Stephen Harper’s elimination of long-form census undermines research into education and incomes
Sometimes, writing a feature article is like going on an expedition in an unfamiliar country. You don’t know what you’ll find, but hopefully in the end, it will be something of value.
Last week, I was curious to learn the relationship between people’s education and incomes. I felt this would interest young people and their parents, who must decide whether to make huge investments in postsecondary education.
Fortunately, I stumbled across the Canadian Labour Market and Skills Researcher Network, which provided a wealth of information on this topic.
The project director, UBC economist Craig Riddell, has spent a great deal of time investigating the potential payoffs of a postsecondary education.
His research provided the anchor for my article.
If anyone is wondering, there is substantial evidence showing that on average, people with more postsecondary schooling earn significantly higher incomes.
But Riddell also revealed that the federal government’s decision to eliminate the long-form census will make it much more difficult to do this type of research in the future.
“The 2011 census won’t be comparable to earlier censuses, so you won’t be able to say, ‘Well, have things improved compared to the past?’ That’s because the data won’t be comparable,” he told me.
The data from this year’s census will also be “vastly inferior”, according to Riddell. And this will have an impact on Canadian researchers’ interest in studying Canadian labour markets.
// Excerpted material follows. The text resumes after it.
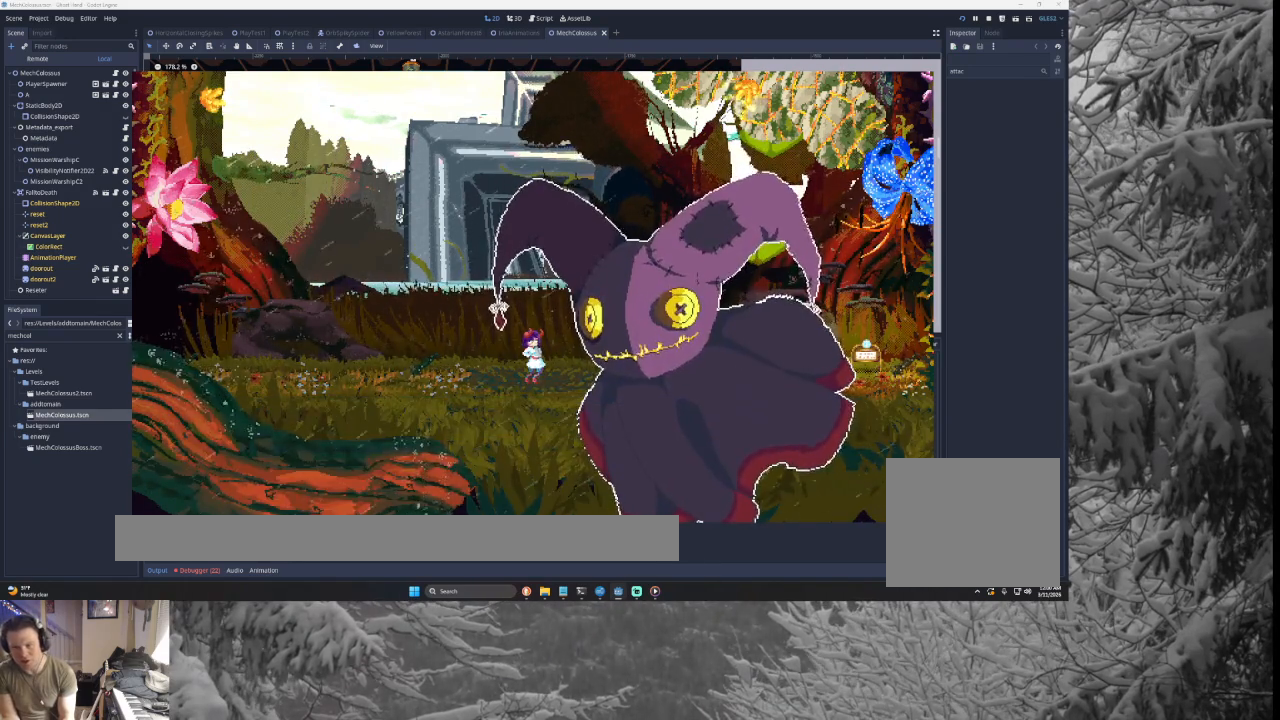
{"buttons": ["CROSS", "SQUARE"], "left_stick": "center", "right_stick": "center", "events": []}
This might be most apparent with younger academics in the early stages of their careers.
“There is a lot of pressure in academia to publish in the very best journals,” Riddell explained. “The very best journals tend to be, on average, American journals. They’re not as interested in Canadian work as they are in their own country.”
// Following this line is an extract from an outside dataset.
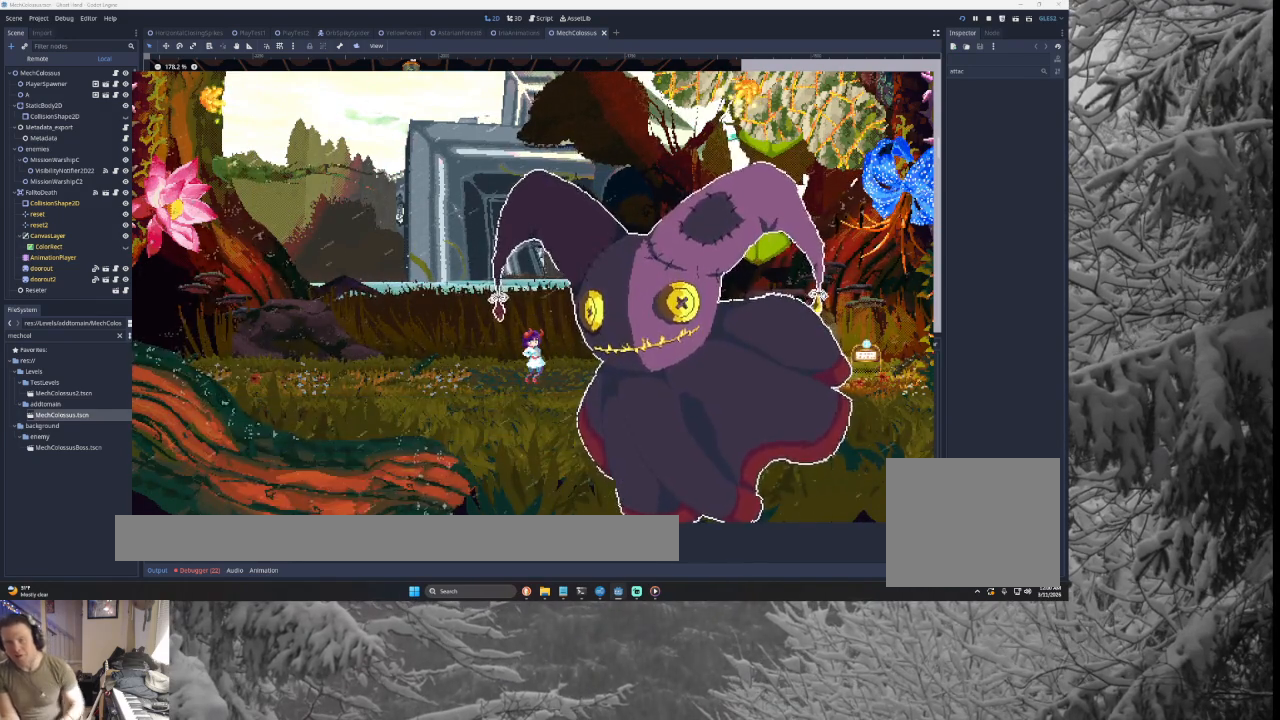
{"buttons": ["CROSS", "SQUARE"], "left_stick": "center", "right_stick": "center", "events": [[67, "SQUARE", "up"], [133, "SQUARE", "down"], [300, "SQUARE", "up"], [433, "SQUARE", "down"]]}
That doesn’t preclude publishing Canadian research, but Riddell said that the “bar is higher” to be accepted by these journals.
“Anything that makes the quality of Canadian data poorer will lead academics—especially young academics, who are trying to establish a career, get tenure, and so on—to look elsewhere,” he claimed. “The census is definitely one thing that will make that more likely.”
The unfortunate irony is that the politician who eliminated the long-form census, Prime Minister Stephen Harper, describes himself as an economist. I wonder if he cares about the impact that his decision is having on junior researchers in this field of study.